Prompt 1: Quote the stretch of the collision-handling post from "namespace EntityEngineV4.Collision" through "stateref) : base(stateref)".
Prompt 2: According to the collision-handling post, in what case does the collision resolution produce bugs?

Document excerpt Start Marker

The resolution will work 9/10 but, there are cases where it does bugs, like when the objects "swap" places. You can see the bug in my video here -> http://www.youtube.com/watch?v=7tGDylY52Wc

Here is the `CollisionHandler class which deals with the pairing and resolution. This is a service, which is a non-entity way of managing entities, components, or anything you need in a state.

using System;
using System.Collections.Generic;
using System.Linq;
using System.Text;
using EntityEngineV4.Collision.Shapes;
using EntityEngineV4.Engine;
using Microsoft.Xna.Framework;
using Microsoft.Xna.Framework.Graphics;

namespace EntityEngineV4.Collision
{
    public class CollisionHandler : Service
    {
        private List<Collision> _collideables;
        private HashSet<Pair> _pairs;
        private HashSet<Manifold> _manifolds;

        public CollisionHandler(EntityState stateref) : base(stateref)
        {
            _collideables = new List<Collision>();
            _pairs = new HashSet<Pair>();
            _manifolds = new HashSet<Manifold>();
        }

        public override void Update(GameTime gt)
        {
            BroadPhase();
            foreach (var manifold in _manifolds)
            {
                manifold.A.OnCollision(manifold.B);
                manifold.B.OnCollision(manifold.A);

                //Attempt to resolve collisions
                if (CanObjectsResolve(manifold.A, manifold.B) || CanObjectsResolve(manifold.B, manifold.A))
                {
                    ResolveCollision(manifold);
                    PositionalCorrection(manifold);
                }

            }
        }

        public override void Draw(SpriteBatch sb)
        {
            _manifolds.Clear();
        }

        public void AddCollision(Collision c)

Document excerpt End Marker
Dataset Start Marker

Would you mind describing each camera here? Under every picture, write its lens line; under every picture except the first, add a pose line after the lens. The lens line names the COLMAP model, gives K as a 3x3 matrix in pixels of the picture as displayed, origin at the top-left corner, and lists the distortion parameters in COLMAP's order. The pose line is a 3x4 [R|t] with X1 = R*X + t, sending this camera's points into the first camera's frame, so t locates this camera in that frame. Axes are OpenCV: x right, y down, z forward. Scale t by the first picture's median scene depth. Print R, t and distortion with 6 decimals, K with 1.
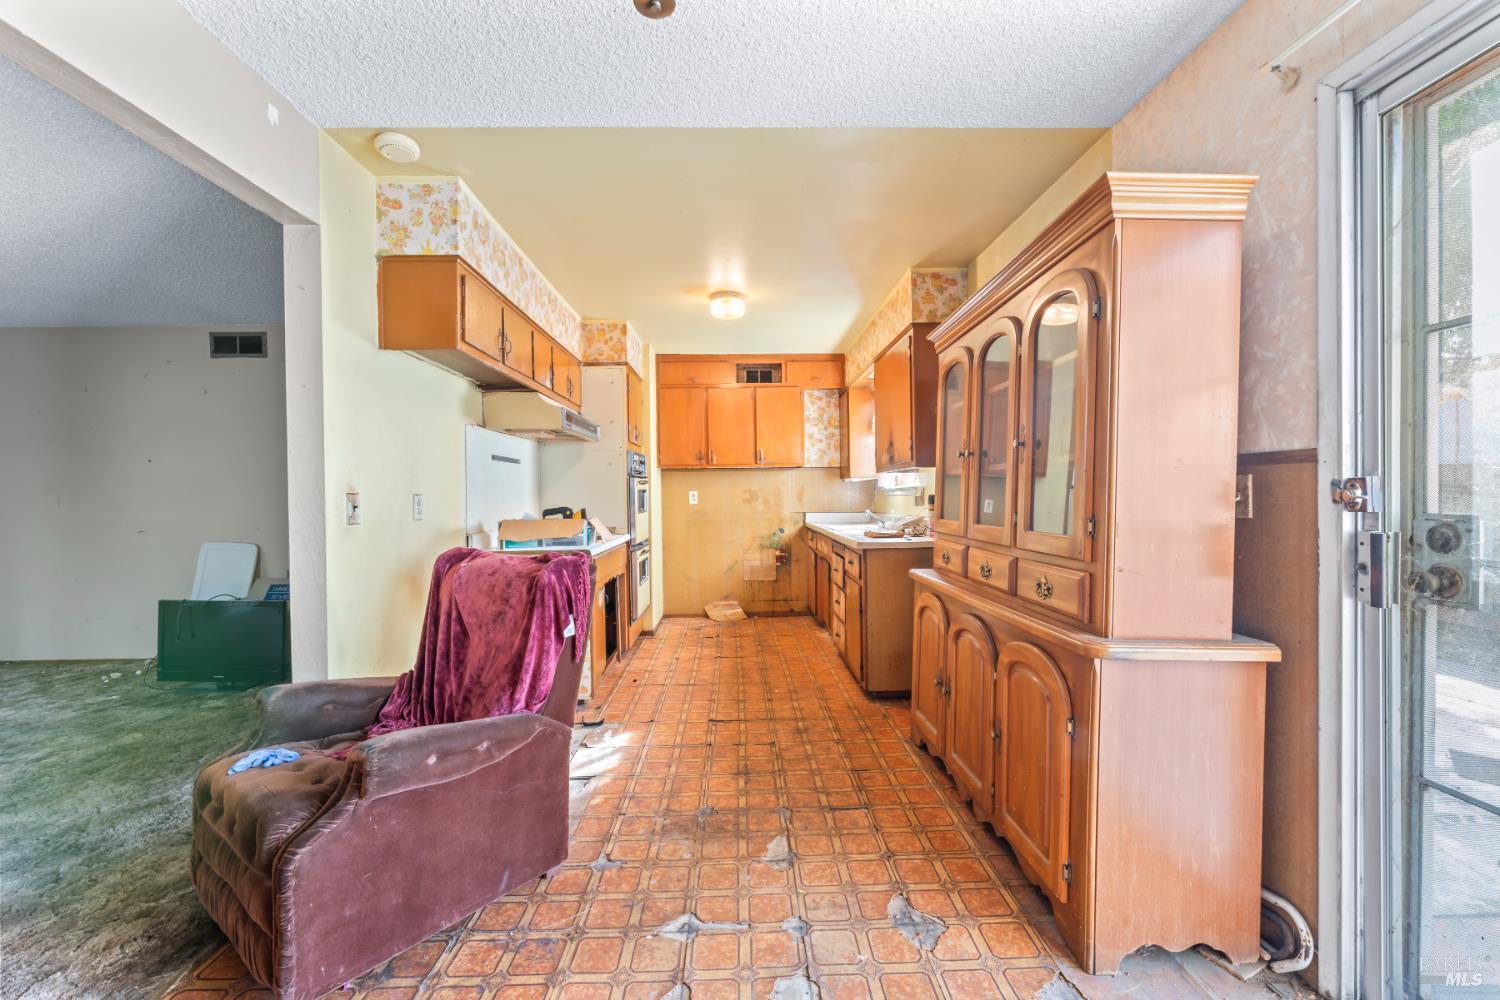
lens RADIAL K [[612.0, 0, 744.0], [0, 612.0, 503.2], [0, 0, 1]] dist [-0.000615, 0.000138]
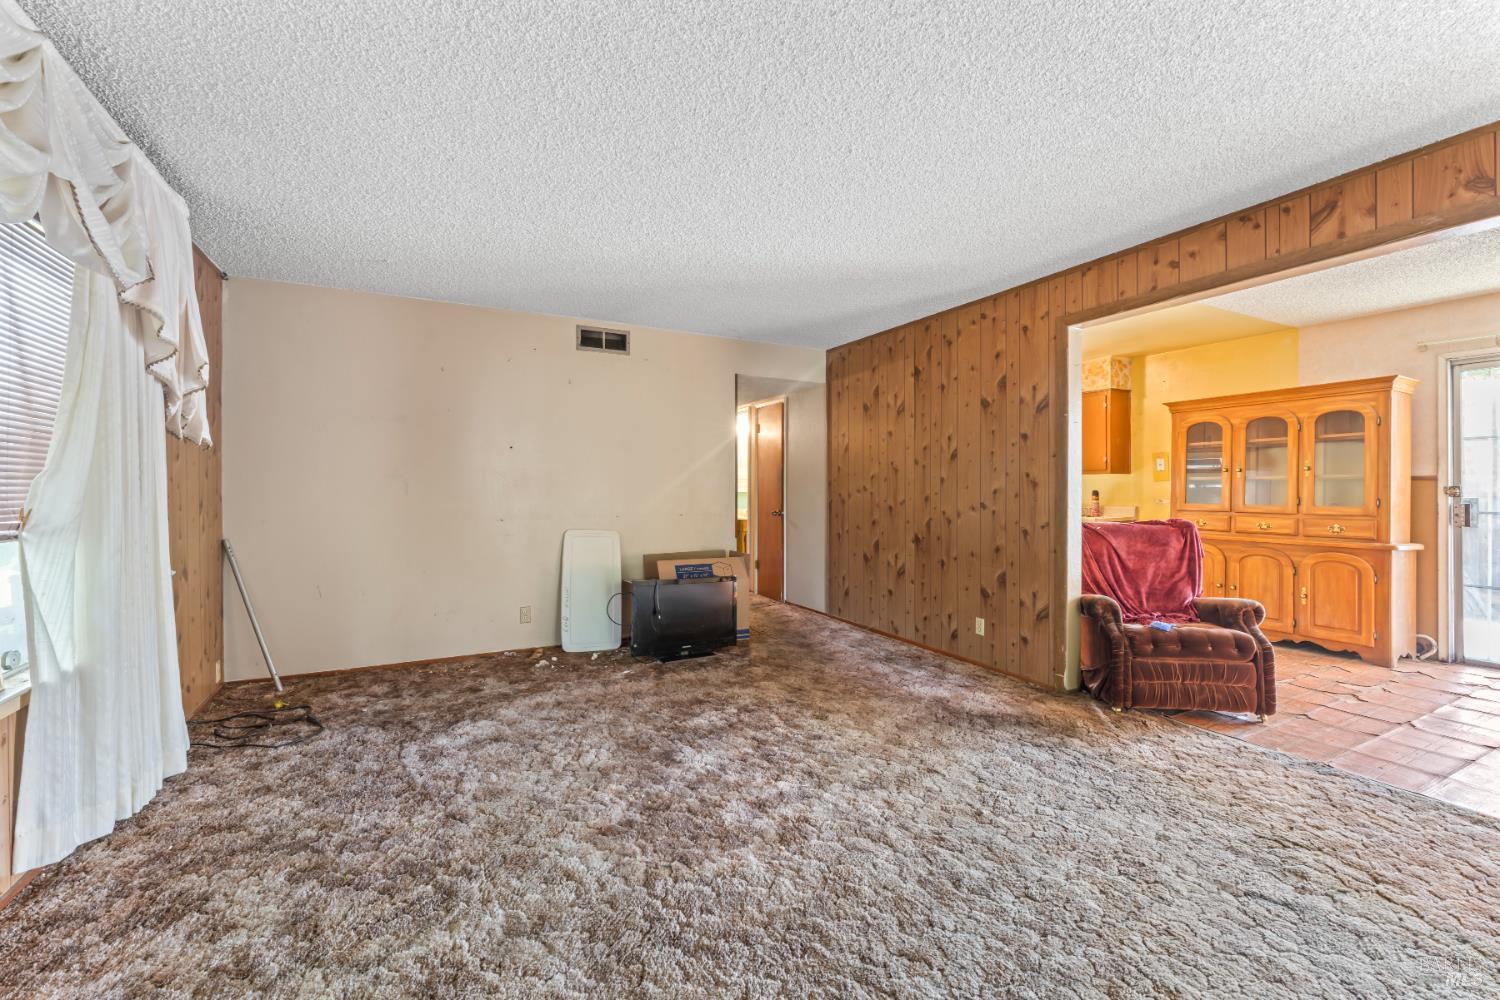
lens RADIAL K [[612.0, 0, 752.9], [0, 612.0, 497.4], [0, 0, 1]] dist [-0.000615, 0.000138]
pose [[0.892849, 0.004703, 0.450331, -0.803201], [-0.003651, 0.999988, -0.003204, 0.008841], [-0.450341, 0.001216, 0.892856, -0.034600]]
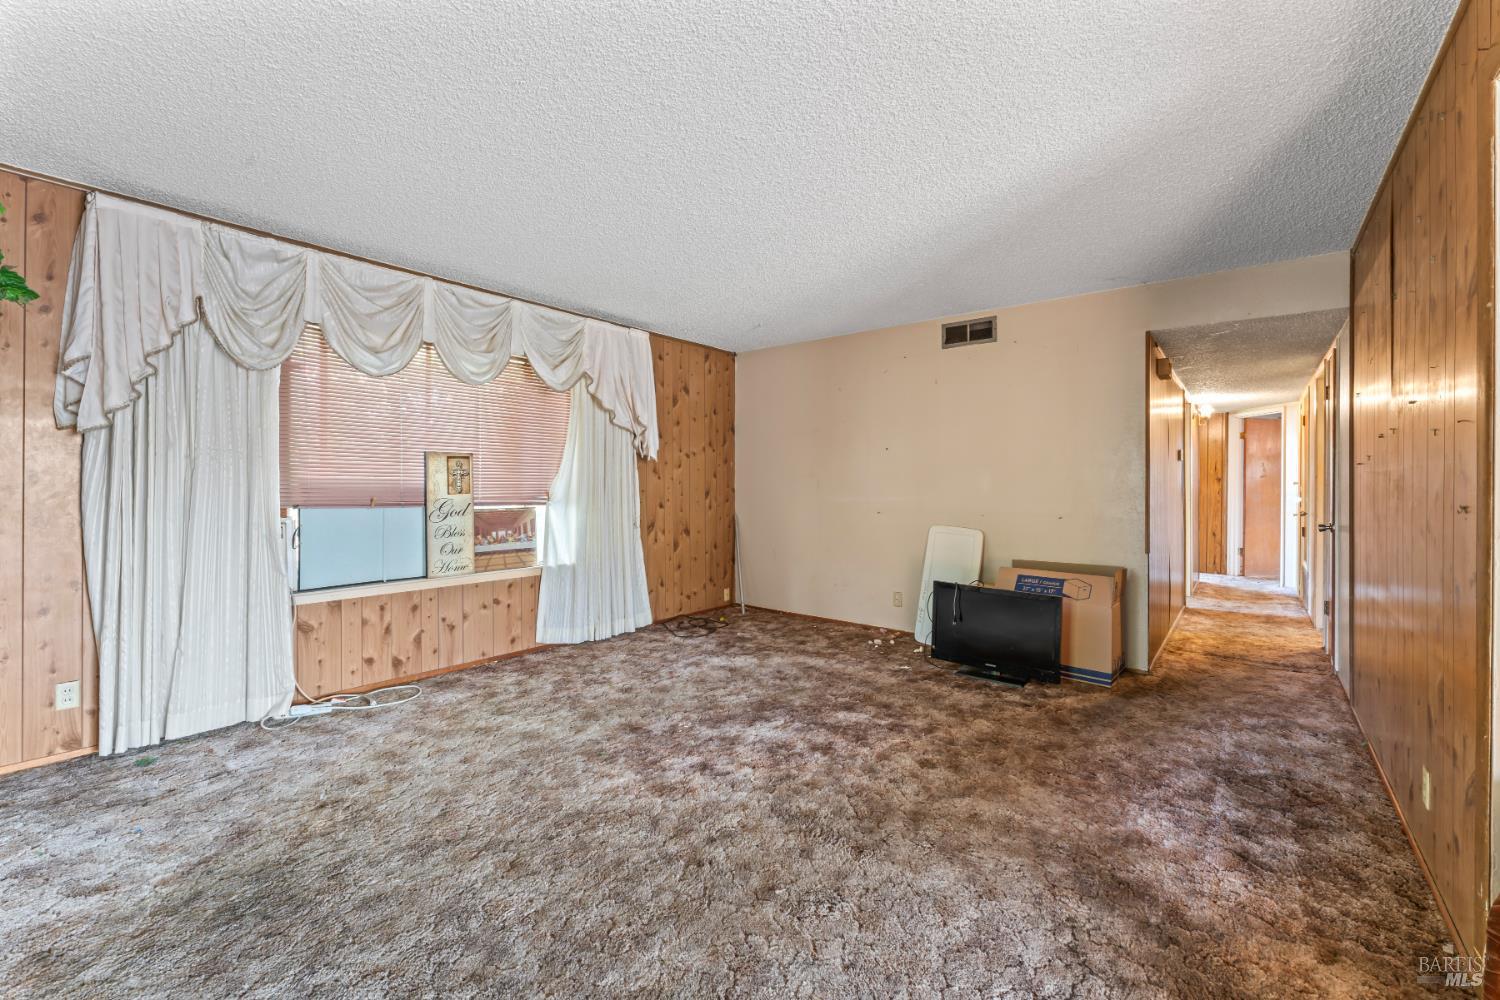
lens RADIAL K [[612.0, 0, 755.4], [0, 612.0, 490.4], [0, 0, 1]] dist [-0.000615, 0.000138]
pose [[0.773098, 0.022822, -0.633876, -0.339711], [-0.024783, 0.999676, 0.005766, 0.003833], [0.633802, 0.011251, 0.773414, -0.002842]]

Dataset End Marker

Worked solution 1:
namespace EntityEngineV4.Collision
{
    public class CollisionHandler : Service
    {
        private List<Collision> _collideables;
        private HashSet<Pair> _pairs;
        private HashSet<Manifold> _manifolds;

        public CollisionHandler(EntityState stateref) : base(stateref)

Worked solution 2: When the objects "swap" places.